Anstatt des vorher ausgewiesenen Gewinns von 1,589 Milliarden schwedischen Kronen (171,77 Millionen Euro) präsentiert Volvo nun einen Verlust von 2,441 Milliarden Kronen (263,86 Millionen Euro). Das Minus je Aktie beläuft sich nach Angabe des Konzerns im letzten Jahresviertel auf 6,90 Kronen nach einem Plus von 1,50 Kronen im Vorjahr.

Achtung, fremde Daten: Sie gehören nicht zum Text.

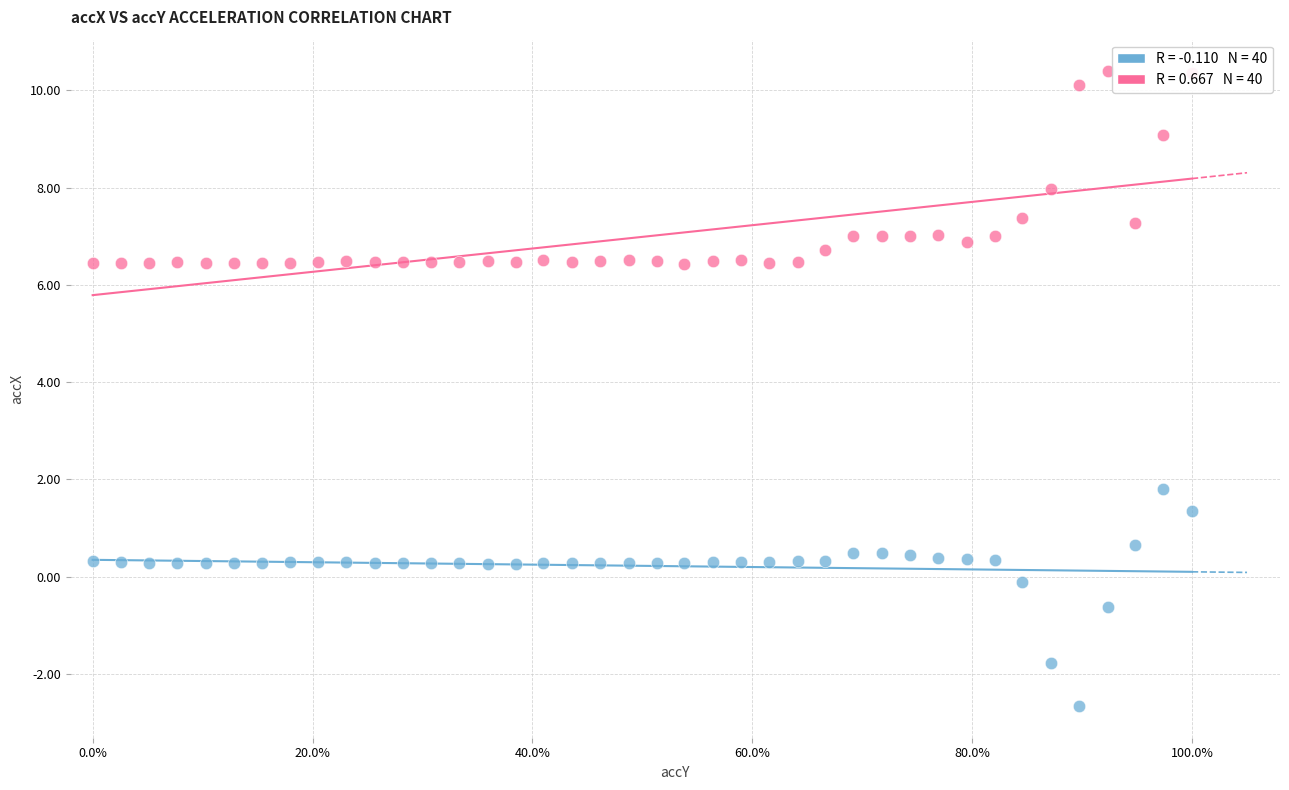

Which series reaches the minimum Y coordinate?

accX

Grund für den Rutsch in die roten Zahlen sind Abschreibungen in Höhe von 4,040 Milliarden Kronen auf die Anteile an dem Nutzfahrzeugherstellers Scania sowie an dem britischen Busbauer Henlys Group. Dabei entfielen 3,601 Milliarden auf Scania und 429 Millionen Kronen auf Henlys.

Unerbittliche EU

Volvo-Konzernchef Leif Johansson gab zudem bekannt, dass die verbliebenen Anteile an Scania über die eigens errichtete Tochtergesellschaft Ainax an eigene Aktionäre verteilt werden. Volvo muss nach einer Verfügung der EU-Kommission aus Wettbewerbsgründen bis zum 23. April alle Scania-Anteile abgeben. Johansson bestätigte nach dem Scheitern der Verkaufsbemühungen, dass die EU-Kommission die aus Göteborg erbetene Fristverlängerung für den angestrebten Aktienverkauf verweigert habe.

Im Februar gab Volvo alle B-Aktien - nach schwedischem Recht mit geringen Stimmrechten - für 15 Milliarden Kronen an die Deutsche Bank  als Zwischenhändler ab. Für die verbliebenen A-Aktien konnte der zweitgrößte Lastwagenproduzent der Welt dagegen keinen Abnehmer finden.

Der an Scania ebenfalls beteiligte Volkswagen-Konzern  hatte bereits erklärt, dass er nicht an einer Übernahme der Volvo-Aktien interessiert sei. Auch über den Einstieg der Wallenberg-Gruppe über deren Finanzholding Investor wurde spekuliert.